● Geciteerde passage
3. De bijbel is met goede grond te beschouwen als het beslissende document voor een religiekritische positie: het gaat daar om de in de geschiedenis van de godsdiensten ongehoorde en fel gevoerde strijd tegen de (af)goden. Dat documenteert op zichzelf afdoende de zogenoemde ‘absolute’ openbaringsopvatting. Toch kan men niet over het hoofd zien, dat de bijbel op tal van plaatsen tamelijk onbekommerd over Godskennis van heidense getuigen spreekt. Melchizedek, Bileam, Job, de hoofdman onder het kruis e.a. – zij zijn misschien figuren aan de rand, maar zij zijn er. Ook blijkt, dat heidense vorsten, zoals Nebukadnezar, onder Gods wet en aanspraak staan en als zodanig als aan God ongehoorzaam kunnen wrden aangesproken.

● Uit te voeren
Geef uit de geciteerde passage letterlijk het stuk van "3. De bijbel" tot en met "kunnen wrden aangesproken.".

● Onderzochte gegevens
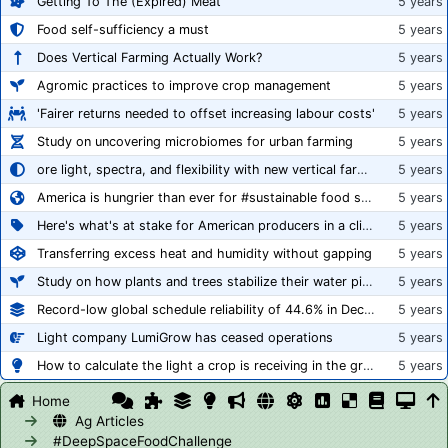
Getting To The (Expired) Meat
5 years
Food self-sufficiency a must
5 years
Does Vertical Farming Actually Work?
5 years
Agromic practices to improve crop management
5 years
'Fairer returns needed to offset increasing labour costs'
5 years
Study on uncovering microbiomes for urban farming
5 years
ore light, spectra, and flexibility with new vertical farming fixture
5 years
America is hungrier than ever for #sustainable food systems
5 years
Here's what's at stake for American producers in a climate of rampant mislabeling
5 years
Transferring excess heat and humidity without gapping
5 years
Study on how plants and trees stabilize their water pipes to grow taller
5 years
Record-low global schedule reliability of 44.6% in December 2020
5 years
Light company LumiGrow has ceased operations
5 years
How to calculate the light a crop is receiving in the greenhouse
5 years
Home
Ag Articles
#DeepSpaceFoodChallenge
---
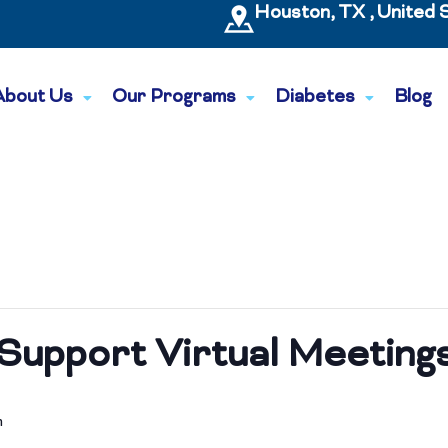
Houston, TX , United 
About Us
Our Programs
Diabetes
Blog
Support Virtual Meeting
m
...
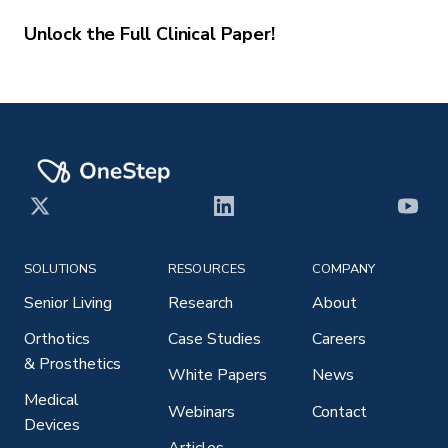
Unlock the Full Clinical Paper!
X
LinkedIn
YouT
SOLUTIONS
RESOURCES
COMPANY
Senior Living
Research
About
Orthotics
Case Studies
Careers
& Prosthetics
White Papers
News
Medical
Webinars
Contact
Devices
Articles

● Antwoord
3. De bijbel is met goede grond te beschouwen als het beslissende document voor een religiekritische positie: het gaat daar om de in de geschiedenis van de godsdiensten ongehoorde en fel gevoerde strijd tegen de (af)goden. Dat documenteert op zichzelf afdoende de zogenoemde ‘absolute’ openbaringsopvatting. Toch kan men niet over het hoofd zien, dat de bijbel op tal van plaatsen tamelijk onbekommerd over Godskennis van heidense getuigen spreekt. Melchizedek, Bileam, Job, de hoofdman onder het kruis e.a. – zij zijn misschien figuren aan de rand, maar zij zijn er. Ook blijkt, dat heidense vorsten, zoals Nebukadnezar, onder Gods wet en aanspraak staan en als zodanig als aan God ongehoorzaam kunnen wrden aangesproken.